Por: Diário Digital Castelo Branco/Lusa
O município de Castelo Branco reduziu nos últimos seis anos em 50% as perdas de água na rede de abastecimento pública e, desde 2013, investiu 14 milhões de euros na renovação da rede, foi hoje anunciado.
O município de Castelo Branco reduziu nos últimos seis anos em 50% as perdas de água na rede de abastecimento pública e, desde 2013, investiu 14 milhões de euros na renovação da rede, foi hoje anunciado.
"Entre 2013 e 2018, as nossas perdas de água reduziram em 50%. No final de 2018, tínhamos apenas 16% de perdas, quando a média nacional é de 30%", afirmou a administradora-delegada dos Serviços Municipalizados de Água, Saneamento e Resíduos Urbanos (SMAS) de Castelo Branco.
Maria José Batista, apresentou estes dados durante a conferência "Castelo Branco, uma Cidade Verde e Inteligente", que decorreu na biblioteca municipal.
Esta responsável explicou que foi preciso um longo trabalho para se atingirem estes valores e aumentar a eficiência, começando pelo cadastro que foi feito para os serviços terem um "conhecimento profundo" de todos os equipamentos disponíveis ao longo dos 810 quilómetros de rede de abastecimento do concelho de Castelo Branco.
"Este trabalho [cadastro] demorou dois anos a concluir. Após esse trabalho, foram feitos grandes investimentos na rede, com a separação das águas pluviais. Desde 2013, os investimentos feitos na renovação da rede de água atingiram os 14 milhões de euros, o que representa um total de 6% dos 810 quilómetros existentes no concelho", frisou.
Só nas redes separativas pluviais, que têm cerca de 450 quilómetros em todo o concelho, o município investiu um total de 1,5 milhões de euros.
Foram ainda feitos investimentos em sistemas tecnológicos que permitem uma maior eficiência na gestão de toda a rede e que permitem que se conheçam os "pontos sensíveis" do concelho.

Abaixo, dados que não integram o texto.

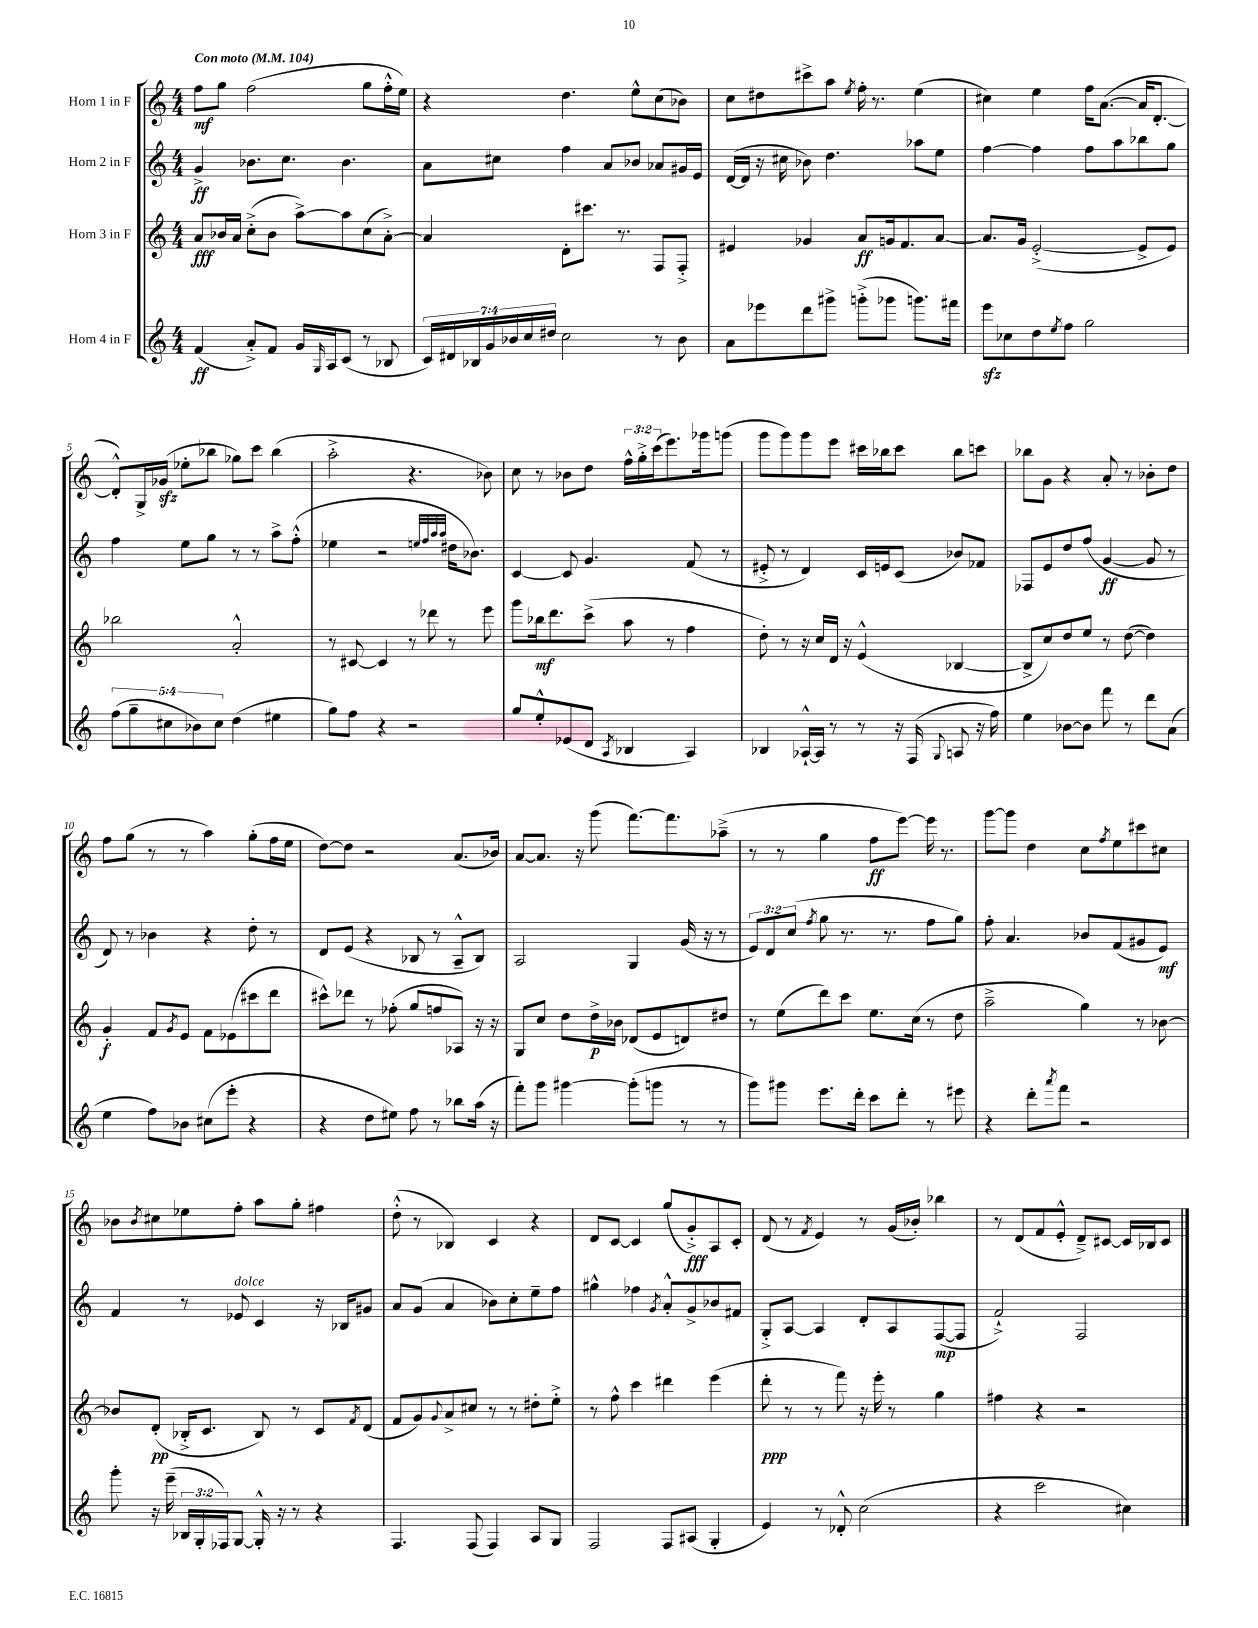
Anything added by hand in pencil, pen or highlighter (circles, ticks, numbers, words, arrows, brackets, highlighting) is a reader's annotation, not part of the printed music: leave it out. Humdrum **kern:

**kern	**kern	**kern	**kern
*staff4	*staff3	*staff2	*staff1
*clefG2	*clefG2	*clefG2	*clefG2
*k[]	*k[]	*k[]	*k[]
*M4/4	*M4/4	*M4/4	*M4/4
*MM104	*MM104	*MM104	*MM104
(4f	8a	4g^	8ff
.	16b-	.	8gg
.	16a	.	.
8a'^)	(8cc'^	8.b-	(2ff
8f	8b-	.	.
.	.	8.cc	.
16g	[8aa^)	.	.
16qqG	.	.	.
16A	.	.	.
(8c	8aa]	4.b-	.
8r	(8cc	.	8gg
8B-	[8a'^)	.	16ff'^^
.	.	.	16ee)
=	=	=	=
28c)	4a]	8a	4r
28d#	.	.	.
28B-	.	.	.
28g	.	.	.
.	.	8cc#	.
28b-	.	.	.
28cc	.	.	.
28dd#	.	.	.
2cc	8d'	4ff	4.dd
.	8.ccc#	.	.
.	.	8a	.
.	8.r	.	.
.	.	8b-	8ee^^
8r	8F	8a-	(8cc
8b-	8F'^	16g#	8b-)
.	.	16e	.
=	=	=	=
8a	4e#	([16d	8cc
.	.	16d]	.
8eee-	.	16r	8dd#
.	.	16cc#	.
8ddd	4g-	8b-)	8ccc#^
8ggg#^	.	4.dd	8aa
.	.	.	8qee
(8ggg'^	8a	.	16ff'
.	.	.	8.r
8ggg-	16g	.	.
.	8.f	.	.
8.ggg)	.	8aa-	(4ee
.	[8a	8ee	.
16fff#	.	.	.
=	=	=	=
8eee	8.a]	[4ff	4cc#)
8cc-	.	.	.
.	16g	.	.
8dd	([2e'^	4ff]	4ee
8qee	.	.	.
8ff	.	.	.
2gg	.	8ff	16ff
.	.	.	([8.a
.	.	8aa	.
.	8e^]	8bb-	16a]
.	.	.	[8.d'
.	8e)	8gg	.
=	=	=	=
(10ff	2bb-	4ff	8d'^^])
10gg~	.	.	.
.	.	.	16G^
.	.	.	(16g-
10cc#	.	.	.
.	.	8ee	8ee-'
10b-)	.	.	.
.	.	8gg	8bb-
10cc#	.	.	.
(4dd	2a'^^	8r	8gg-)
.	.	8r	8ccc
4ee#	.	8aa^	(4bb-
.	.	(8ff'^^	.
=	=	=	=
8gg)	8r	4ee-	2aa'^
8ff	[8c#	.	.
4r	4c#]	2r	.
2r	8r	.	4.r
.	8ddd-	.	.
.	.	32qqee	.
.	.	32qqff	.
.	.	32qqaa	.
.	.	32qqaa	.
.	8r	16dd#	.
.	.	8.b-)	.
.	8eee	.	8b-)
=	=	=	=
8gg	8ggg	[4c	8cc
8ee'^^	16bb-	.	8r
.	8.ddd	.	.
(8e-	.	8c]	8b-
8d	(8ccc^	4.g	8dd
8qA	.	.	.
4B-	8aa	.	24ff^^
.	.	.	24gg'^
.	.	.	(24ccc
.	8r	.	8.eee)
4A)	4ff	(8f	.
.	.	.	16ggg-
.	.	8r	(8ggg
=	=	=	=
4B-	8dd')	8e#'^	8ggg
.	8r	8r	8ggg)
[16A-`^^	16r	4d)	8ggg
16A-]	16cc	.	.
8r	16d	.	8eee
.	16r	.	.
8r	(4e^^	16c	16ccc#
.	.	16e	16bb-
16r	.	(8c	8ccc#
(16F	.	.	.
8qqG	.	.	.
8A	[4B-	8b-)	8bb-
16r	.	8f-	8ccc
16ff)	.	.	.
=	=	=	=
4ee	8B-^]	8F-	8bb-
.	8cc)	8e	8g
[8b-	8dd	8dd	4r
8b-]	8ee	(8ff	.
8fff	8r	[4g	8a'
8r	([8dd	.	8r
8ddd	4dd])	8g]	8b-'
(8a	.	8r	8dd
=	=	=	=
4ee	4g'	8d)	8ff
.	.	8r	(8gg
8ff)	8f	4b-	8r
.	8qg	.	.
8b-	8e	.	8r
(8cc#	8f	4r	4aa)
8eee'	(8e-	.	.
4r	8ccc#	8dd'	(8gg'
.	8ddd	8r	16ff
.	.	.	16ee
=	=	=	=
4r	8ccc#^^)	8d	[8dd)
.	8ddd-	(8e	8dd]
8dd	8r	4r	2r
8ee#)	(8ff-'	.	.
8ff	8gg	8B-	.
8r	8ff	8r	.
8bb-	8A-)	8A~^^	(8.a
(16aa	16r	8B-)	.
16r	16r	.	16b-)
=	=	=	=
8fff')	8G	2A	[8a
8ggg	8cc	.	8.a]
[4ggg#	8dd	.	.
.	.	.	16r
.	16dd^	.	(8ggg
.	16b-	.	.
(8ggg#']	(8d-	4G	[8.fff)
8ggg	8e	.	.
.	.	.	8.fff]
8r	8d)	(16g	.
.	.	16r	.
8r	8dd#	8r	(8aa-~^
=	=	=	=
8ggg)	8r	12e)	8r
.	.	12d	.
8ggg#	(8ee	.	8r
.	.	(12cc	.
.	.	8qff	.
8.eee	8ddd)	8gg	4gg
.	8ccc	8.r	.
16ddd'	.	.	.
8ccc	8.ee	.	8ff
.	.	8.r	.
8ddd'	.	.	[8eee)
.	(16cc	.	.
8r	8r	8ff	16eee]
.	.	.	8.r
8eee#	8dd	8gg)	.
=	=	=	=
4r	2aa~^	8ff'	[8ggg
.	.	4.a	8ggg]
8ddd'	.	.	4dd
8qaaa	.	.	.
8fff	.	.	.
2r	4gg)	8b-	8cc
.	.	.	8qff
.	.	(8f	8ee
.	8r	8g#	8ccc#
.	[8b-	8e)	8cc#
=	=	=	=
8ggg'	8b-]	4f	8b-
.	.	.	8qb-
16r	(8d'	.	8cc#
(16eee~	.	.	.
24B-	16B-'^	8r	8ee-
24G'	.	.	.
.	8.c	.	.
24F-)	.	.	.
[8G	.	8e-	8ff'
16G'^^]	8B-)	4c	8aa
16r	.	.	.
8r	8r	.	8gg'
4r	8c	16r	4ff#
.	.	16B-	.
.	8qf	.	.
.	(8d	8g#	.
=	=	=	=
4.F	8f	8a	(8dd'^^
.	8g)	(8g	8r
.	8qqg	.	.
.	8a^	4a	4B-)
(8F	8cc#	.	.
4F)	8r	8b-)	4c
.	8r	8cc'	.
8A	8dd#'	8ee~	4r
8G	8ee'^	8ff	.
=	=	=	=
2F	8r	4gg#^^	8d
.	8ff^^	.	[8c
.	4ccc	4ff-	4c]
.	.	8qg	.
8F	4ddd#	8a'^^	(8gg
(8A#	.	8g^	8g'^)
4G'	(4eee	8b-	8A
.	.	8f#	8c'
=	=	=	=
4e)	8ddd'	8G'^	(8d
.	8r	[8A	8r
.	.	.	8qf
8r	8r	4A]	4e)
8d-'^^	8fff)	.	.
(2cc	16r	8d'	8r
.	16eee'	.	.
.	8r	8A	(16g
.	.	.	16b-')
.	4gg	([8F	4bb-
.	.	8F]	.
=	=	=	=
4r	4ff#	2f`^)	8r
.	.	.	(8d
2ccc	4r	.	8f
.	.	.	8e'^^
.	2r	2F	8d~^)
.	.	.	[8c#
4cc#)	.	.	16c#]
.	.	.	16B-
.	.	.	8c#
==	==	==	==
*-	*-	*-	*-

Maria José Batista sublinhou ainda que, desde 2016, foram fornecidos aos 37 mil clientes do concelho qualquer coisa como 12 milhões de metros cúbicos de água.
"Temos muito orgulho porque, dos 308 municípios do país, alguns perdem mais [água] do que vendem. As nossas perdas de água orgulham-nos. Estamos nos lugares cimeiros a nível nacional e somos reconhecidos pela própria entidade reguladora do setor", concluiu.
Já o presidente da Câmara de Castelo Branco, Luís Correia, realçou o trabalho e o investimento que tem sido feito no concelho em relação à sustentabilidade ambiental e tendo também em linha de conta a questão das alterações climáticas.
"Há muito tempo que olhamos para a questão das alterações climáticas com especial atenção. O que temos feito revela uma atenção para estas questões por parte da câmara. Estamos entre os primeiros seis municípios do país a fazer o cálculo da pegada ecológica", realçou.
O autarca recordou ainda o investimento feito na criação de grandes espaços verdes na área urbana da cidade, dando como último exemplo a zona da Cruz do Montalvão, uma área que ultrapassa os 16 hectares e que vai permitir o prolongamento da zona de lazer de Castelo Branco.
"O Montalvão foi uma opção que fica cara à câmara que optou por evitar ali mais construção", disse.
Além deste espaço, a autarquia criou novas zonas verdes na Quinta do Moinho Velho, Quinta do Chinco, zona da Metalúrgica e evitou também a construção na zona do Barrocal.